Single by Loud Luxury and Anders
- Released: August 31, 2018
- Length: 2:48
- Label: Armada
- Songwriters: Andrew Fedyk; Joseph Depace; Anders Ly; Luca Polizzi;
- Producers: Loud Luxury; Luca;

Loud Luxury singles chronology
| "Sex Like Me" (2018) | "Love No More" (2018) | "I'm Not Alright" (2019) |

Anders singles chronology
| "Problems" (2018) | "Love No More" (2018) | "Bad Habits" (2019) |

Music video
- "Love No More" on YouTube

= Love No More =

"Love No More" is a song by Canadian DJ duo Loud Luxury and Canadian singer Anders. It was released as a single on August 31, 2018, by Armada Music.
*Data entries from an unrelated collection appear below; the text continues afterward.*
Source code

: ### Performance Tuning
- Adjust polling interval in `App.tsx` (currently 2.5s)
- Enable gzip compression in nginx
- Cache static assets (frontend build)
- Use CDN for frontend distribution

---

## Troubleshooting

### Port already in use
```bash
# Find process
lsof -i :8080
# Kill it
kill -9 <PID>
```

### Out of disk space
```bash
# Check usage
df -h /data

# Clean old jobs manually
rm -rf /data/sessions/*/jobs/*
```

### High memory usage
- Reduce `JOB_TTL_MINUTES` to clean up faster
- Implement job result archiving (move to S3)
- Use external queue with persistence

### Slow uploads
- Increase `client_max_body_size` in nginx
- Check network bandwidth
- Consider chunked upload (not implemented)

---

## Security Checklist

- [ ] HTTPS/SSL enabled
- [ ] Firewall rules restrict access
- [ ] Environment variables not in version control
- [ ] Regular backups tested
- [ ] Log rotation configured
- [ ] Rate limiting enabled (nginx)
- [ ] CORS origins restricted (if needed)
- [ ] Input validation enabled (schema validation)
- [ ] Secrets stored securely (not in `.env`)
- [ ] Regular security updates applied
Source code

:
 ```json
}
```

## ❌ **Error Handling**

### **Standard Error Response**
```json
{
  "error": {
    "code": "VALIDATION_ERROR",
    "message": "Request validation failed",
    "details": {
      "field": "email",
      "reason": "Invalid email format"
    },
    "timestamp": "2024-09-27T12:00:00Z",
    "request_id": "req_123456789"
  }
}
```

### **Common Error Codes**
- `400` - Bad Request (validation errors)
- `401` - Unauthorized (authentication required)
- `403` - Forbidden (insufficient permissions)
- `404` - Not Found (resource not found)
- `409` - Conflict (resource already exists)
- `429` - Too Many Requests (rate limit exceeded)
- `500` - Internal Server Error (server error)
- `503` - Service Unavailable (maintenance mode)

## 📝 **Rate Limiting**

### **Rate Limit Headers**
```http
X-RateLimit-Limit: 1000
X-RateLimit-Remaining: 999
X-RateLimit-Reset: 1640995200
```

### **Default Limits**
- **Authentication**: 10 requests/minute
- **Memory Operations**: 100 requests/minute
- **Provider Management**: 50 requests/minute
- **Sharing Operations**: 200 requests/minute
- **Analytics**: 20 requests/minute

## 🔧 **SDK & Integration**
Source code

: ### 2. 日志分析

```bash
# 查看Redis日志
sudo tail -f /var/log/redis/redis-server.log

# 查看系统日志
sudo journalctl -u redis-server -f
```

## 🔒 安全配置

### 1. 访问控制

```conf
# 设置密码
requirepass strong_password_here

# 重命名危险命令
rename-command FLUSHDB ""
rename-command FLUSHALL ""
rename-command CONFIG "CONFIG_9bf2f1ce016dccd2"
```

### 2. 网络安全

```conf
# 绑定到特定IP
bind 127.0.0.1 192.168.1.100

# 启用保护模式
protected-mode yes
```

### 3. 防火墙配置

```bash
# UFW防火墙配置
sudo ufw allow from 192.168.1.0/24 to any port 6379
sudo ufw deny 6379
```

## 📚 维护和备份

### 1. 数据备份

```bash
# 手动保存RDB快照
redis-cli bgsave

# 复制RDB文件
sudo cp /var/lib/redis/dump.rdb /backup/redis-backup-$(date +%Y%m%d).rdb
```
It was certified triple platinum in Canada by Music Canada and gold in Australia by the ARIA.

== Background ==
Digital Journal described the song as "upbeat and infectious" and having "killer bass and catchy synths, which make it pure ear candy". It received over one million streams in two days. Loud Luxury stated about the song "We are so excited about that. We have been watching the streams the entire day. It is so addicting." Broadway World called it a "a pop-laden punch mixed in with deep house booms", while Radio ZET described it as having "deadly bass and lots of contagious rhythms." Loud Luxury told Billboard that the song "feels like the perfect way to pick up the story where we left off."

== Music video ==
The official music video for the song was released on September 4, 2018. It was directed by Christopher Evans and is noted by Digital Journal to having a "carefree vibe". The video received over 4 million views on YouTube (as of October 2022).

== Charts ==

===Weekly charts===

| Chart (2018) | Peak position |
|---|---|
| Australia (ARIA) | 89 |
| Canada (Canadian Hot 100) | 44 |
| UK Singles (OCC) | 98 |
| US Hot Dance/Electronic Songs (Billboard) | 23 |

===Year-end charts===

| Chart (2018) | Position |
|---|---|
| US Hot Dance/Electronic Songs (Billboard) | 84 |

== Certifications ==

| Region | Certification | Certified units/sales |
| Australia (ARIA) | Gold | 35,000^{‡} |
| Canada (Music Canada) | 3× Platinum | 240,000^{‡} |
| New Zealand (RMNZ) | Gold | 15,000^{‡} |
^{‡} Sales+streaming figures based on certification alone.